Agit-Prop’ @25

L’expression « le vivre ensemble » est passée dans le langage commun. « Vivre ensemble » dans sa forme verbale désigne spontanément la vie de couple, alors même que certains vivent le plus longtemps sous le même toit avec leurs parents et leur éventuelle fratrie. L’expression vise à désigner des règles de civilité.
Ce mélange me gêne. On ne vit pas de la même façon avec des proches dans le même foyer et avec les autres en général. D’un côté, on se lâche plus chez soi, si ce n’est pas rangé nickel tout le temps, cela peut être acceptable à la maison, mais n’est pas souhaité en dehors. D’autre part, les liens ne sont pas les mêmes. Les autres ne sont pas des amis, des parents, des amants et n’ont pas besoin de l’être pour être respecté comme nos proches. D’ailleurs, « vivre ensemble » est spontanément utilisé pour désigner une vie commune choisie, d’où le renvoi à la vie à deux. « Vie commune » renvoie directement également de prime abord au couple ou en tous les cas à une communauté d’élection. Il s’agit de vivre avec.

**Données enregistrées**:

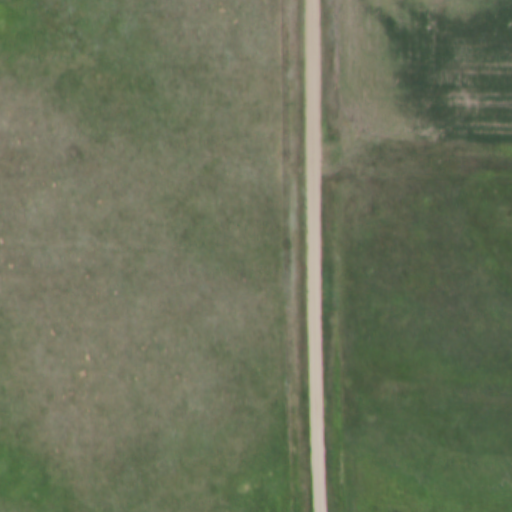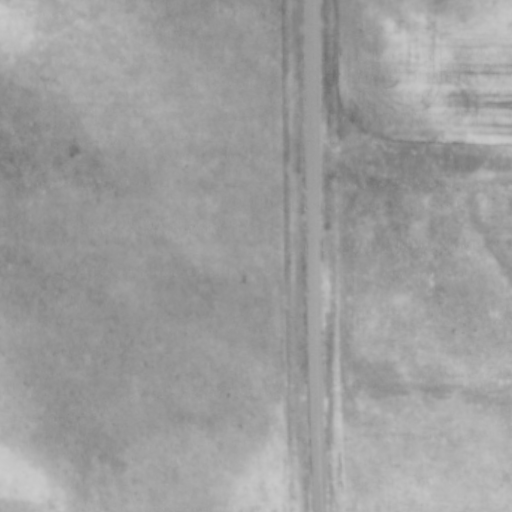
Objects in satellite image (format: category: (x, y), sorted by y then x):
road: (311, 256)
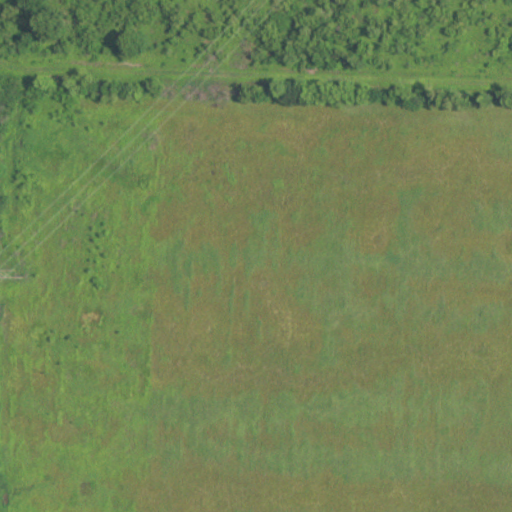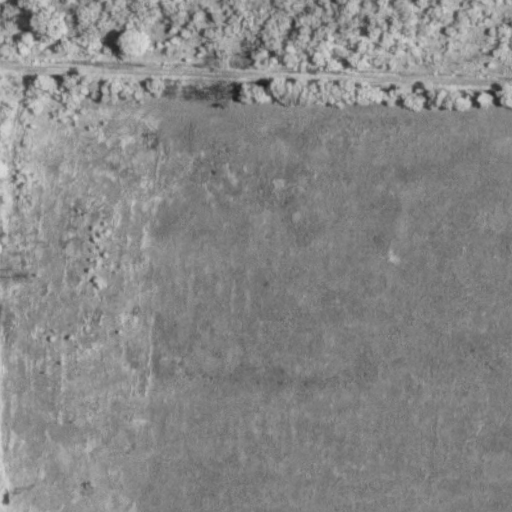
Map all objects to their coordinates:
road: (256, 70)
power tower: (25, 278)
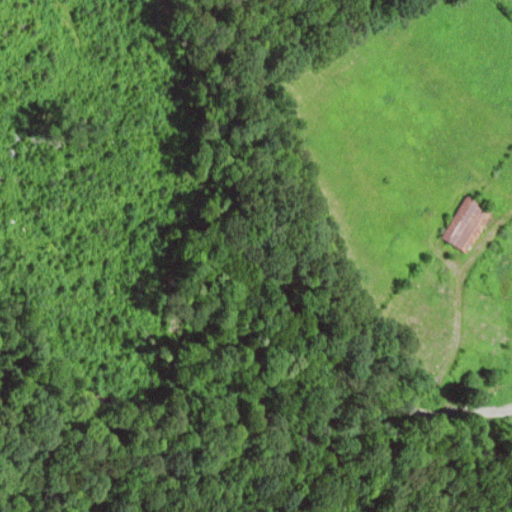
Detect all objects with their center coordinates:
building: (463, 223)
road: (479, 409)
road: (285, 465)
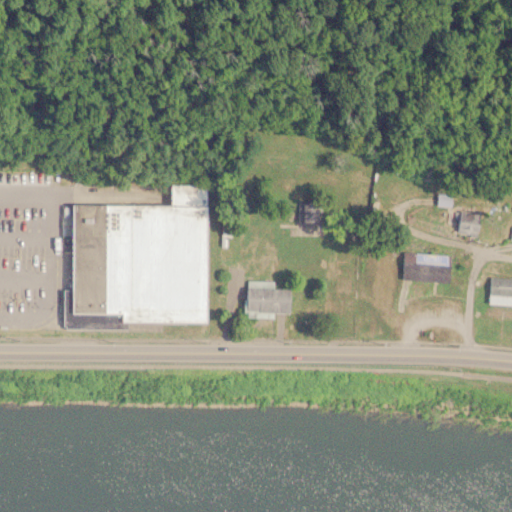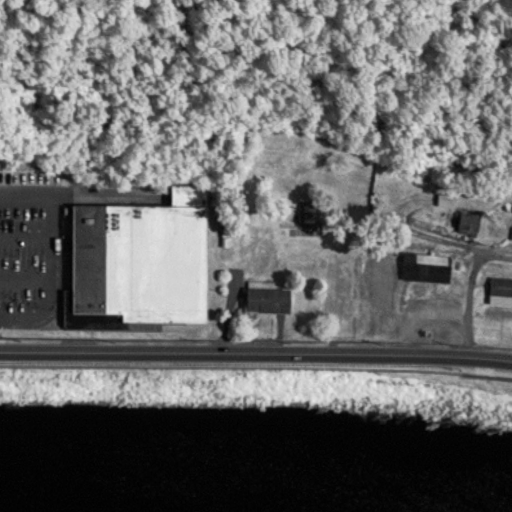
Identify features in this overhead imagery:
building: (462, 222)
building: (463, 222)
building: (511, 232)
building: (511, 235)
parking lot: (30, 252)
building: (136, 259)
building: (136, 259)
road: (470, 288)
building: (499, 291)
building: (499, 291)
building: (264, 299)
building: (264, 299)
road: (256, 352)
road: (256, 365)
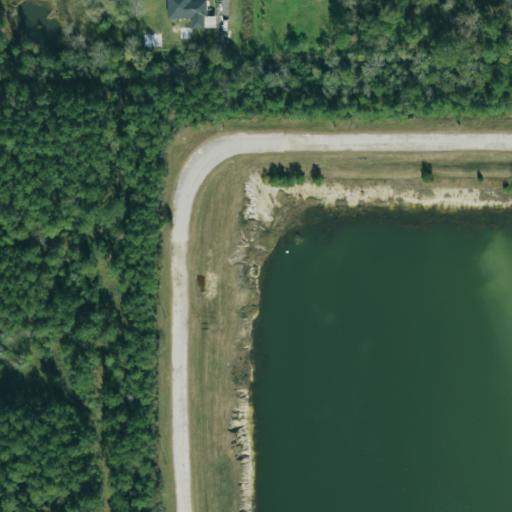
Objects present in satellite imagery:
building: (188, 11)
road: (238, 28)
road: (185, 173)
landfill: (335, 312)
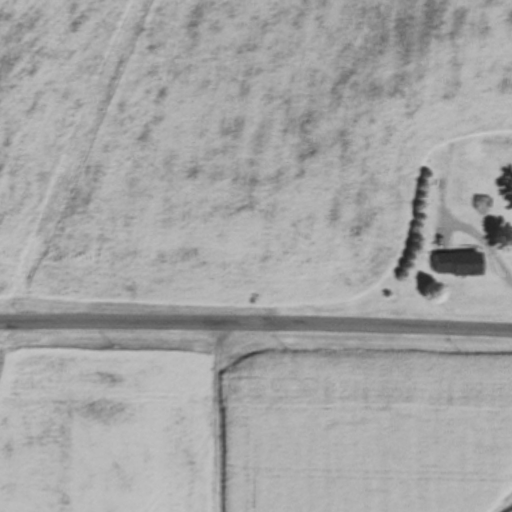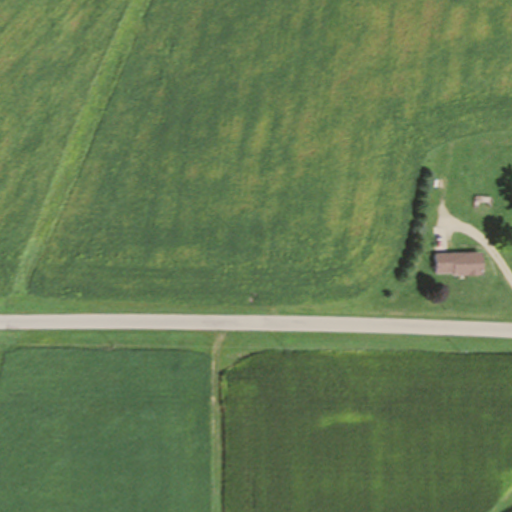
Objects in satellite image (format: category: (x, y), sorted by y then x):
building: (457, 264)
road: (256, 321)
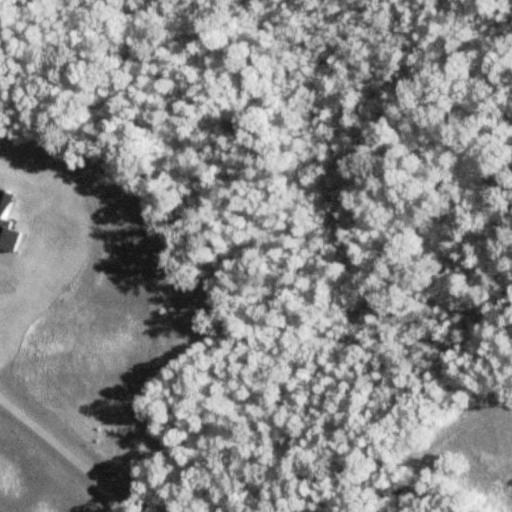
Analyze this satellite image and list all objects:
road: (63, 449)
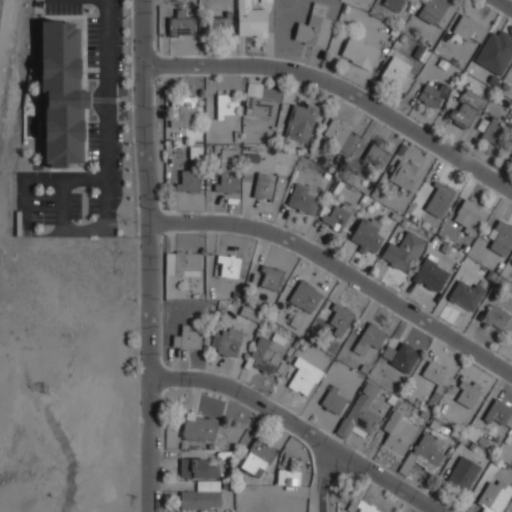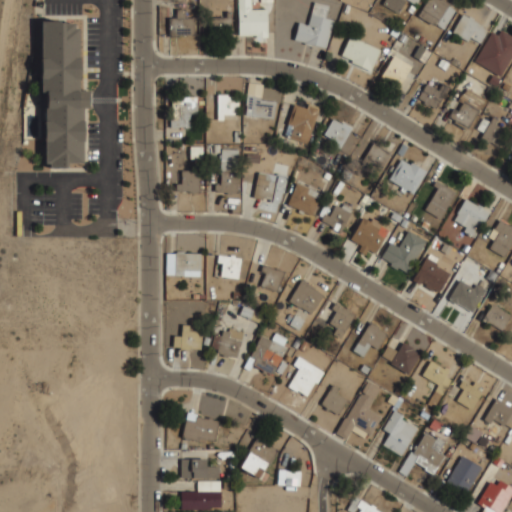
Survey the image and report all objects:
building: (266, 1)
road: (507, 3)
building: (395, 4)
building: (395, 4)
building: (367, 6)
building: (411, 8)
building: (432, 10)
building: (352, 11)
building: (436, 12)
building: (343, 15)
building: (445, 16)
building: (250, 20)
building: (251, 20)
building: (180, 24)
building: (221, 24)
building: (221, 24)
building: (180, 25)
building: (314, 27)
building: (315, 27)
building: (469, 29)
building: (470, 29)
building: (402, 38)
building: (422, 39)
building: (428, 43)
building: (496, 51)
building: (360, 52)
building: (495, 52)
building: (359, 53)
building: (420, 53)
building: (421, 53)
building: (454, 61)
building: (442, 64)
building: (395, 71)
building: (395, 71)
building: (493, 80)
building: (505, 86)
road: (339, 88)
building: (254, 89)
building: (488, 89)
road: (107, 90)
building: (506, 90)
building: (61, 93)
building: (65, 94)
building: (432, 94)
building: (432, 95)
building: (502, 101)
building: (257, 103)
building: (226, 105)
building: (227, 105)
building: (259, 107)
building: (466, 109)
building: (466, 109)
building: (182, 110)
building: (182, 111)
building: (511, 111)
building: (302, 121)
building: (302, 122)
building: (482, 124)
building: (492, 132)
building: (491, 133)
building: (236, 135)
building: (341, 135)
building: (342, 137)
building: (169, 141)
parking lot: (83, 144)
building: (390, 146)
building: (208, 148)
building: (401, 149)
building: (195, 152)
building: (195, 152)
building: (511, 154)
building: (375, 156)
building: (375, 157)
building: (252, 158)
building: (227, 170)
building: (227, 172)
building: (326, 175)
building: (406, 175)
building: (406, 175)
road: (66, 180)
building: (188, 181)
building: (188, 181)
building: (269, 186)
building: (269, 187)
building: (210, 190)
building: (303, 198)
building: (303, 199)
building: (439, 199)
building: (363, 200)
building: (439, 200)
road: (25, 201)
road: (62, 204)
road: (108, 204)
building: (406, 215)
building: (395, 216)
building: (470, 216)
building: (336, 217)
building: (337, 217)
building: (413, 217)
building: (470, 217)
building: (403, 222)
building: (424, 224)
road: (85, 229)
building: (368, 234)
building: (368, 235)
building: (501, 237)
building: (500, 238)
building: (465, 247)
building: (403, 251)
building: (403, 252)
road: (136, 255)
road: (147, 255)
building: (182, 264)
building: (182, 264)
building: (500, 264)
building: (228, 265)
building: (229, 266)
road: (339, 268)
building: (498, 270)
building: (430, 274)
building: (430, 274)
building: (491, 276)
building: (270, 277)
building: (271, 278)
building: (250, 289)
building: (235, 294)
building: (466, 294)
building: (466, 295)
building: (195, 296)
building: (201, 296)
building: (305, 296)
building: (305, 296)
building: (250, 314)
building: (289, 316)
building: (495, 316)
building: (495, 317)
building: (340, 319)
building: (340, 320)
building: (296, 321)
building: (296, 322)
building: (187, 338)
building: (187, 338)
building: (369, 338)
building: (369, 338)
building: (205, 340)
building: (226, 342)
building: (227, 342)
building: (296, 342)
building: (303, 345)
building: (388, 352)
building: (266, 353)
building: (267, 353)
building: (400, 356)
building: (404, 357)
building: (287, 358)
building: (280, 367)
building: (364, 368)
building: (304, 376)
building: (304, 377)
building: (436, 379)
building: (436, 380)
building: (370, 389)
building: (397, 390)
building: (467, 394)
building: (467, 395)
building: (391, 399)
building: (332, 400)
building: (333, 400)
building: (405, 402)
building: (396, 403)
building: (361, 412)
building: (497, 412)
building: (498, 412)
building: (424, 414)
building: (359, 418)
building: (198, 427)
building: (199, 427)
road: (299, 427)
building: (397, 432)
building: (398, 433)
building: (507, 438)
building: (481, 440)
building: (464, 441)
building: (183, 445)
building: (210, 446)
building: (472, 446)
building: (491, 448)
building: (450, 449)
building: (428, 452)
building: (447, 453)
building: (424, 454)
building: (257, 457)
building: (258, 457)
building: (497, 461)
building: (408, 463)
building: (230, 464)
building: (197, 468)
building: (197, 469)
building: (463, 474)
building: (463, 474)
building: (229, 475)
building: (288, 477)
building: (288, 477)
building: (208, 485)
building: (226, 485)
road: (330, 490)
building: (202, 496)
building: (494, 496)
building: (494, 496)
building: (199, 499)
building: (360, 506)
building: (360, 506)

**Série d'exercices**:
1) Réécrivez le texte en partant de « Agit-Prop’ @25 » et en allant jusqu'à « règles de civilité. », avec « politesse » à la place de « civilité », s'il vous plaît.
2) D'après le texte, que désigne spontanément « vivre ensemble » dans sa forme verbale ?

**Corrigé des activités**:
1)
Agit-Prop’ @25

L’expression « le vivre ensemble » est passée dans le langage commun. « Vivre ensemble » dans sa forme verbale désigne spontanément la vie de couple, alors même que certains vivent le plus longtemps sous le même toit avec leurs parents et leur éventuelle fratrie. L’expression vise à désigner des règles de politesse.

2) La vie de couple.